Installing a Custom Spark Version on CDH

Since Spark can be run as a YARN application it is possible to run a Spark version other than the one provided by the Cloudera platform (CDH). This document lists the instructions for how to compile a specific Spark version against the Hadoop version supported by CDH. The instructions are based on the post Running Spark 1.5.1 on CDH.

  1. Determine the version of CDH and Hadoop by running the following command on the edge node:

    $ hadoop version
    Hadoop 2.6.0-cdh5.4.8
    ...
    
  2. Download Spark and extract the sources.

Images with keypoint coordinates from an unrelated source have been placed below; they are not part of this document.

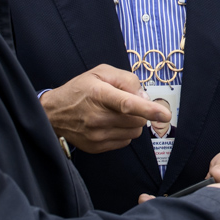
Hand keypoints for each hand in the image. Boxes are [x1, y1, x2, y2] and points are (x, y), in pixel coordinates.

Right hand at [39, 66, 170, 152]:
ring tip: (115, 114)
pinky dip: (123, 132)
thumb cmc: (79, 90)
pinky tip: (110, 124)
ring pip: (134, 133)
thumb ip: (125, 79)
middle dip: (139, 112)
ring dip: (132, 123)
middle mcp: (98, 117)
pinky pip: (124, 141)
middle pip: (136, 120)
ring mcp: (97, 135)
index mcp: (99, 94)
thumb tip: (143, 97)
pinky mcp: (97, 147)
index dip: (148, 109)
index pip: (127, 104)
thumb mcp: (100, 72)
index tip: (165, 114)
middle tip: (126, 103)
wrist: (54, 113)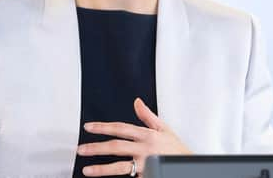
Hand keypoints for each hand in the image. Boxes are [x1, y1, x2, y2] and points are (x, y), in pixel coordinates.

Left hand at [77, 98, 191, 176]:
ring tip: (87, 170)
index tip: (88, 127)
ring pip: (120, 167)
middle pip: (116, 147)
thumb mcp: (164, 129)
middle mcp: (145, 150)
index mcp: (147, 135)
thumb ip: (148, 116)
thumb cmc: (176, 149)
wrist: (191, 167)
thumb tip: (136, 102)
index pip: (121, 129)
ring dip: (102, 169)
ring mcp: (145, 166)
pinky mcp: (147, 176)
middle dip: (96, 148)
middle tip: (81, 149)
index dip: (103, 127)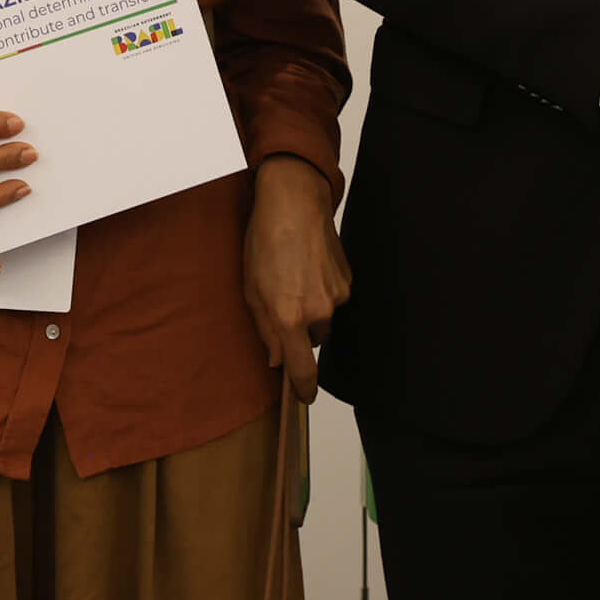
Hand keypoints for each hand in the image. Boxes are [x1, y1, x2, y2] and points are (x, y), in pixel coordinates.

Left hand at [243, 156, 351, 400]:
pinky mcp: (348, 279)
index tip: (303, 398)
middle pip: (311, 338)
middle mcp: (319, 311)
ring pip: (324, 316)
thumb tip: (275, 359)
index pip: (302, 369)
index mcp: (290, 316)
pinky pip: (334, 296)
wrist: (295, 201)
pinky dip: (321, 288)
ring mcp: (338, 295)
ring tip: (293, 275)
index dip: (304, 388)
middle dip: (298, 328)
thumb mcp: (251, 288)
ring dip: (310, 306)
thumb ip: (265, 329)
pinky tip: (307, 265)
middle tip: (281, 300)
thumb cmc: (265, 241)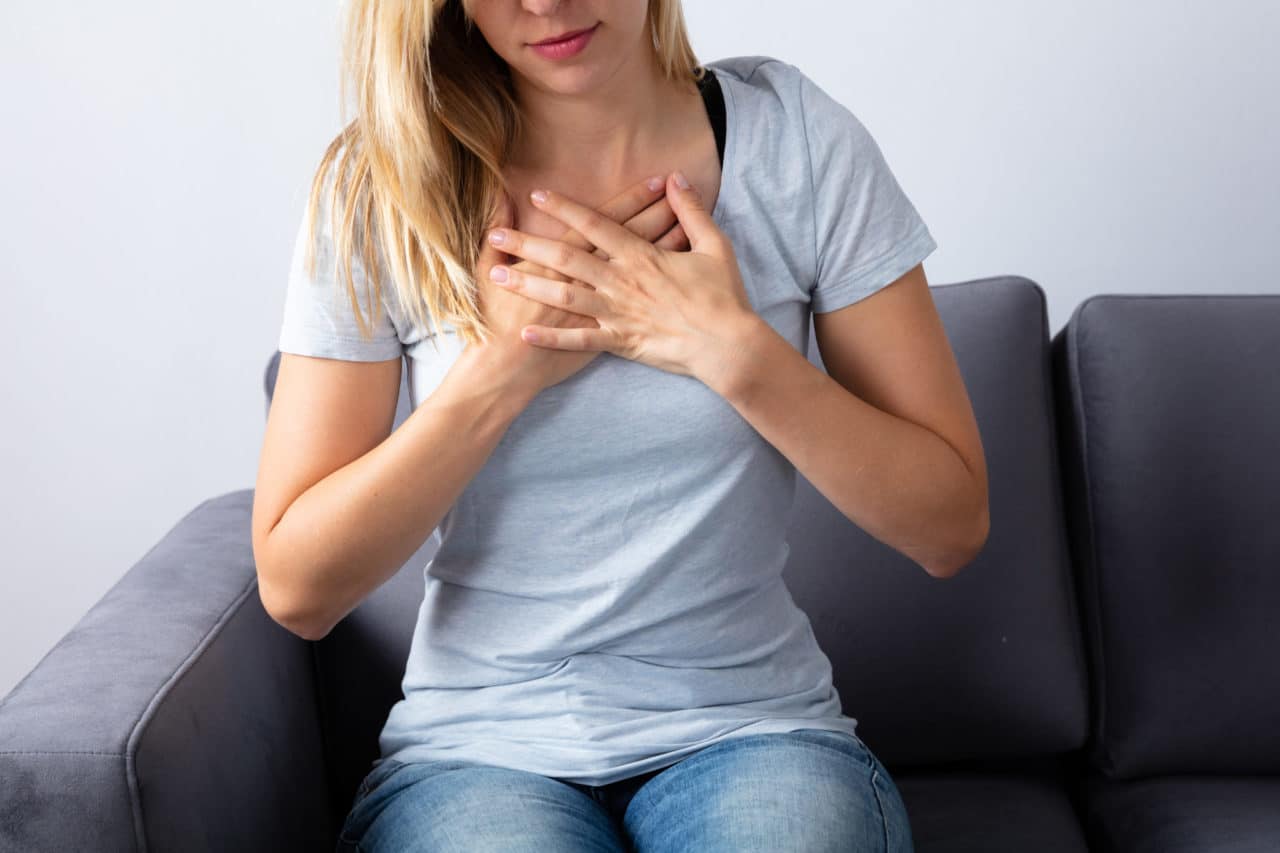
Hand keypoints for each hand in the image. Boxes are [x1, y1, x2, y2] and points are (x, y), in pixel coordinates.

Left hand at [485, 171, 757, 382]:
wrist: (728, 345)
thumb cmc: (723, 296)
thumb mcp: (714, 246)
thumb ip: (691, 212)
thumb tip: (677, 180)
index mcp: (641, 256)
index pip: (595, 225)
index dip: (564, 209)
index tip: (536, 196)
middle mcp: (622, 282)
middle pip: (565, 258)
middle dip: (527, 244)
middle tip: (494, 235)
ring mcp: (618, 313)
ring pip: (564, 296)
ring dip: (528, 285)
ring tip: (497, 276)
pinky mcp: (620, 342)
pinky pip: (580, 339)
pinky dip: (552, 338)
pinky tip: (525, 333)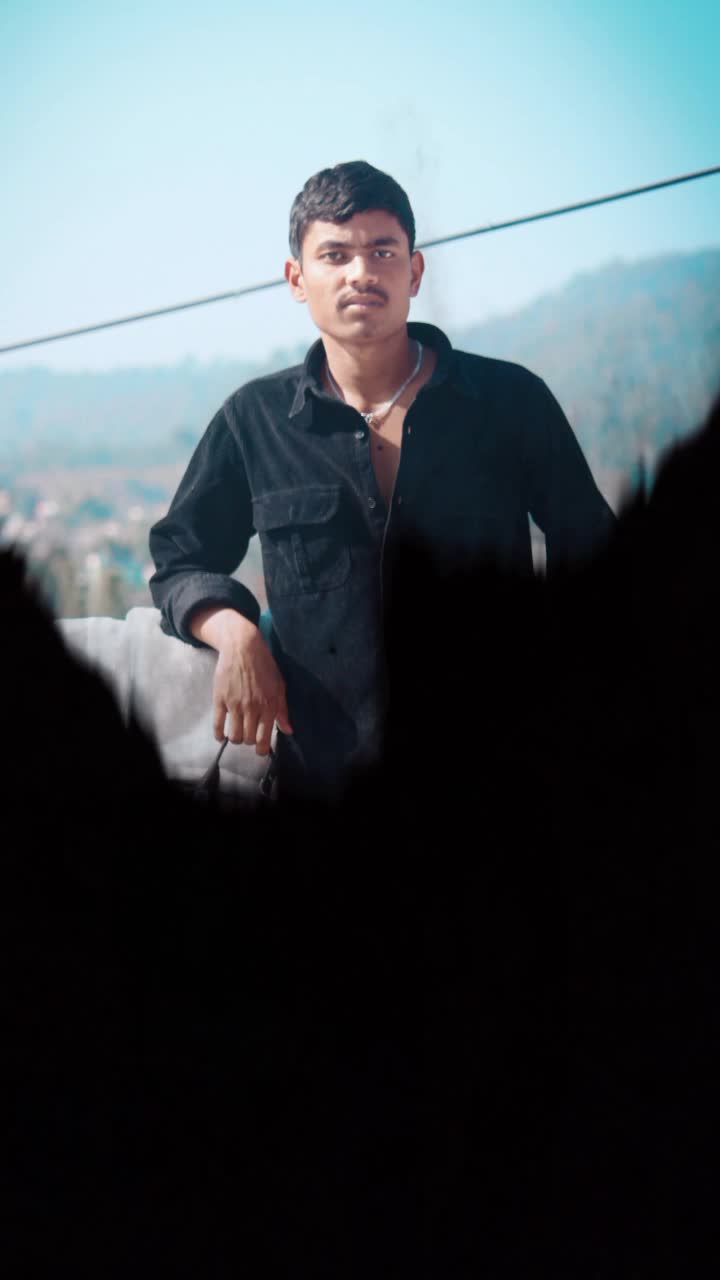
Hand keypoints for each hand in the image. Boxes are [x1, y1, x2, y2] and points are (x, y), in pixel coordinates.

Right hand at [190, 607, 292, 753]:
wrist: (243, 647)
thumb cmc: (264, 666)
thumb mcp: (279, 685)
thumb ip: (283, 710)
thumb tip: (289, 730)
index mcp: (269, 705)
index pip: (264, 738)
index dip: (262, 749)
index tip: (260, 750)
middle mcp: (252, 707)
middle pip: (248, 739)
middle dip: (249, 742)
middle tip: (249, 735)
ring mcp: (235, 704)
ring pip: (234, 735)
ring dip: (235, 738)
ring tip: (237, 734)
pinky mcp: (220, 699)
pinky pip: (218, 724)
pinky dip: (219, 734)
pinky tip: (221, 735)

  3. Build Spark by opening the distribution directory in the shell and running the following command using the CDH and Hadoop version from step 1:

    $ ./make-distribution.sh --tgz --name cdh5.4.8 -Pyarn \
         -Phadoop-2.6 -Phadoop-provided -Dhadoop.version=2.6.0-cdh5.4.8 \
         -Phive -Phive-thriftserver
    

    Note that -Phadoop-provided enables the profile to build the assembly without including Hadoop-ecosystem dependencies provided by Cloudera. To compile with Spark 2.11 support first run:

    $ ./dev/change-scala-version.sh 2.11
    

    and pass -Dscala-2.11 to make-distribution.sh.

  4. Copy the resulting tgz file to the edge node:

    $ scp spark-x.x.x-bin-cdh5.4.8.tgz user@edge-node:
    
  5. Connect to the edge node

  6. Extract the tgz file

  7. cd into the custom Spark distribution and configure the custom Spark distribution:

     $ cp -R /etc/spark/conf/* conf/
     # Change SPARK_HOME to point to folder with custom Spark distrobution
     $ sed -i "s#\(.*SPARK_HOME\)=.*#\1=$(pwd)#" conf/spark-env.sh
     # Tell YARN which Spark JAR to use
     $ echo "spark.yarn.jar=$(pwd)/$(ls lib/spark-assembly-*.jar)" >> conf/spark-defaults.conf
     $ cp /etc/hive/conf/hive-site.xml conf/
    
  8. Test the custom Spark distribution:

     $ ./bin/run-example SparkPi 10 --master yarn-client
     $ ./bin/spark-shell --master yarn-client